L'inizio del dramma con l'assedio di Daraa

Ma la paura doveva arrivare. La risposta del regime siriano è stata inequivocabile. Oltre 6.000 truppe sono state dispiegate a Daraa, città al sud della Siria, teatro di alcune accese proteste anti governative. Daraa è stata sottoposta a un assedio di dieci giorni. Decine di persone sono state uccise e 1.000 sono state arrestate. 

Muhammad è stato ferito a una gamba ed è finito nelle prigioni di Assad per due volte. La sua testimonianza è il racconto delle torture di regime: "In uno spazio molto piccolo, stavano più di 100 persone. Ti torturavano con scosse elettriche. E gli insulti erano continui. Ti appendevano a testa in giù al soffitto anche per 9 o 10 ore, e ti picchiavano. Il nostro unico crimine era partecipare alle proteste e chiedere la libertà. Questo era il nostro crimine".

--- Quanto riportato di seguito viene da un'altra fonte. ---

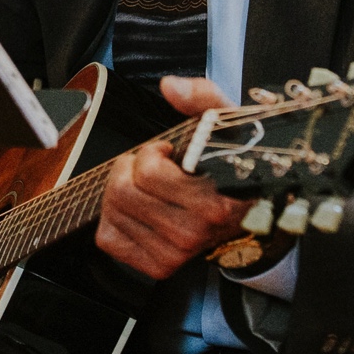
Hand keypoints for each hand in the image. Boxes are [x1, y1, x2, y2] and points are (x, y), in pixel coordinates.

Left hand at [95, 76, 251, 279]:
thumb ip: (203, 98)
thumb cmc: (231, 167)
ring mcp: (174, 254)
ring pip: (112, 211)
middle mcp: (192, 234)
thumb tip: (171, 86)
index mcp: (211, 202)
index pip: (148, 172)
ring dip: (122, 191)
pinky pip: (108, 238)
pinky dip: (115, 220)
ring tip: (146, 187)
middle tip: (150, 167)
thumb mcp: (227, 126)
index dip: (151, 154)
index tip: (167, 153)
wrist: (245, 213)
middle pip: (121, 191)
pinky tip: (139, 210)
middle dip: (130, 169)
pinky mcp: (157, 266)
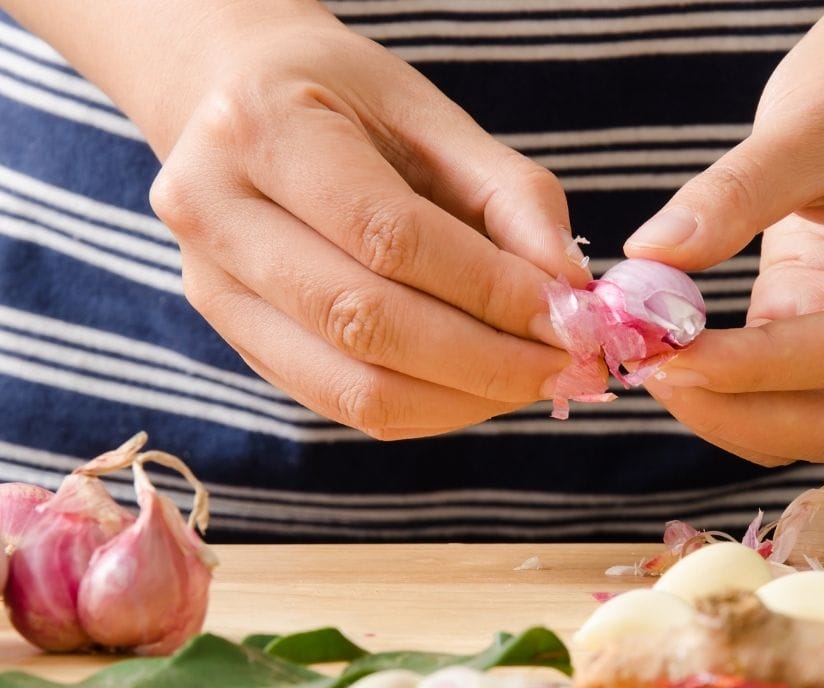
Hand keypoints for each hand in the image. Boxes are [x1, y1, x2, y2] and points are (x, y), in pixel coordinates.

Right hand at [7, 0, 590, 438]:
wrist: (246, 111)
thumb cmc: (347, 103)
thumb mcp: (432, 117)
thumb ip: (510, 195)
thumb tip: (569, 287)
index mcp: (261, 130)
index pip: (390, 236)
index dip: (491, 289)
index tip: (571, 317)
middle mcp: (214, 214)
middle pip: (364, 323)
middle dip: (484, 361)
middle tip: (564, 364)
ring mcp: (212, 289)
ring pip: (351, 386)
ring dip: (460, 398)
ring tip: (530, 380)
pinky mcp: (237, 340)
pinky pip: (340, 403)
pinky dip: (424, 408)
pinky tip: (476, 388)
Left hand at [621, 0, 823, 464]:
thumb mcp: (817, 126)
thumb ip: (736, 195)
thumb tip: (649, 254)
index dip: (756, 368)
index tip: (670, 357)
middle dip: (738, 412)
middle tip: (653, 374)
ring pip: (803, 416)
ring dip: (725, 407)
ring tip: (650, 362)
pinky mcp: (823, 318)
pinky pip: (776, 381)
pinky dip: (721, 378)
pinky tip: (668, 348)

La fuga di milioni di siriani

Mentre la guerra raggiungeva il suo apice, Muhammed ha evitato la polizia e i bombardamenti per quasi 8 anni. Durante tutto questo tempo, il giornalista ha documentato il conflitto finché un giorno è stato costretto a fuggire. Guardando i video e le immagini del suo Paese, fatica a trovare le parole: "È passato molto tempo dall'ultima volta che ho visto queste immagini. È difficile per me. Mi fanno ricordare molte cose. Questo è il mio Paese, la mia famiglia, i miei amici. È tutto. Questa è la nostra causa".

Muhammed Subat ha due sorelle e cinque fratelli, due dei quali sono rimasti feriti in guerra e hanno perso le gambe. Il padre è morto a causa del Covid-19 due mesi fa.